The choice to use Petit Manseng wasn’t random. White needed a grape that could handle the microbial load—something sturdy and structured, with high acid and alcohol to naturally ward off spoilage.
“Even after going through malolactic fermentation, our Petit Manseng still has higher acidity than most grapes,” she explains. “It’s tough, and it creates a hostile environment for the wrong kinds of microbes. That’s key.”
So, instead of cleaning that barrel, she immediately had fresh juice from the 2018 harvest poured into it, letting the existing lees stay behind. A year later, she scaled up the project to a 1,000-liter barrel, allowing even more room for this ongoing experiment. Each year, the previous vintage’s wine is racked off just before harvest, and fresh juice is added immediately—keeping the lees wet and active.

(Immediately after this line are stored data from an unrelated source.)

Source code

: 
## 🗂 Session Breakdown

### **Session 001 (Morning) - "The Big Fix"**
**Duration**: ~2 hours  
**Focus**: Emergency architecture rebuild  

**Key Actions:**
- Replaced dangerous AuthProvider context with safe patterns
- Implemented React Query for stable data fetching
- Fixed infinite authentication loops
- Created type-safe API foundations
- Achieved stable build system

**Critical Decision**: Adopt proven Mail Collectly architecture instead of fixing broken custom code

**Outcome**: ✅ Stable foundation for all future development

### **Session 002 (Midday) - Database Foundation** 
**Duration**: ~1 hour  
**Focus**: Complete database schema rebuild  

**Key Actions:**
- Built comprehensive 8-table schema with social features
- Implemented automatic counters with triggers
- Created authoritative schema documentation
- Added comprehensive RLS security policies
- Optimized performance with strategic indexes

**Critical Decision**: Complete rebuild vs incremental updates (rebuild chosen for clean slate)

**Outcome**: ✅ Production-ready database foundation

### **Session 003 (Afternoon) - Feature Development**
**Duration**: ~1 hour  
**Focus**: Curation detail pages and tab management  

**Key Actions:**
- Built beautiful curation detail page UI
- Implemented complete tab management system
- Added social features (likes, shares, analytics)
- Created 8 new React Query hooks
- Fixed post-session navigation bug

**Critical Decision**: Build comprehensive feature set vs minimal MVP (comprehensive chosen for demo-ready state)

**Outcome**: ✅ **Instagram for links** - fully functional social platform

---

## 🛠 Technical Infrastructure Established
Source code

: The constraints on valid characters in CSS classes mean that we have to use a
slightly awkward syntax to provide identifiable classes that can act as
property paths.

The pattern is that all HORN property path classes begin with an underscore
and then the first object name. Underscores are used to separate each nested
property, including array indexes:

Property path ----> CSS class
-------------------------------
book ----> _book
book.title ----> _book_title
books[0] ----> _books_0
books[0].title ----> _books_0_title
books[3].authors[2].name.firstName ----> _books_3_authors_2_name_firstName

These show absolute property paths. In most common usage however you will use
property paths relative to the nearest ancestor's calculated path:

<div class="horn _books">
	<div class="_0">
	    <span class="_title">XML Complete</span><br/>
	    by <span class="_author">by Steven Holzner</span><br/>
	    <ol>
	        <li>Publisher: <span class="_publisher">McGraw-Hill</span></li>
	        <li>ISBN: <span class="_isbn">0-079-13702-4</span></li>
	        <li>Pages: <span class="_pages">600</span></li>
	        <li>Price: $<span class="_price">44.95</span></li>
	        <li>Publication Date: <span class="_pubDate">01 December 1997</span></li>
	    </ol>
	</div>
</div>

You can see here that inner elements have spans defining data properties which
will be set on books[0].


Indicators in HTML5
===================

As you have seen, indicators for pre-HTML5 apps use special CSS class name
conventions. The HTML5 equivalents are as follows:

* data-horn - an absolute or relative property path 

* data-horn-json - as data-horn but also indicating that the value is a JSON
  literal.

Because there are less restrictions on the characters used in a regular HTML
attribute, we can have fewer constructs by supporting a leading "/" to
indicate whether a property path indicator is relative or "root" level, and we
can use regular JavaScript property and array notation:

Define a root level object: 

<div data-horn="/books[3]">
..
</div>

Today, that same barrel, lovingly dubbed the “perpetual lees barrel” holds the lees of eight consecutive Petit Manseng vintages, quietly transforming Early Mountain’s Petit Manseng into something truly unique. “I love this project because it has such an impact on the wine,” she says. “We’re trying to build dimension and complexity in multi-faceted ways.”
Of course, nothing about the perpetual lees project is easy. Because she likes to harvest Petit Manseng in multiple passes for greater complexity—“three picks” or in some cases, “two picks,” as she calls them—she can’t barrel down the wine until all of the fruit is in and fermentations are complete. That means timing has to be precise and the lees have to be constantly monitored.
Still, she says, it’s worth it.
“The wine wouldn’t be the same without it. That barrel has become its own thing—it has its own fingerprint now,” she says.
But while wine geeks may get excited about terms like “autolytic character” and “manoproteins,” White is also quick to point out the consumer challenge.
“Sometimes I take a step back and think—this wine needs a lot of context,” she says. “Wine professionals get it. But for the average person? If they’ve never had something this acidic, this textural, it can be polarizing.”
However, that may no longer be a hurdle. The wine recently earned 95 points from Decanter in 2025. On the palate, the acidity shines while sophisticated flavors of lemon curd, dried pineapple and undertones of freshly baked bread dance through the mouth. The aged lees add a complexity and roundness that elevates the wine and Early Mountain’s commitment to the variety.
As the lees program enters its eighth year, White is looking ahead to expanding the program. She plans to add a second dedicated barrel and continue refining the process, block by block.
“It’s become part of our identity,” she says. “That barrel is alive. It holds not just yeast and juice, but memory, evolution, and experimentation. It’s messy, unpredictable—and it’s absolutely beautiful.”
One thing is clear: This isn’t just an experiment anymore. It’s tradition in the making.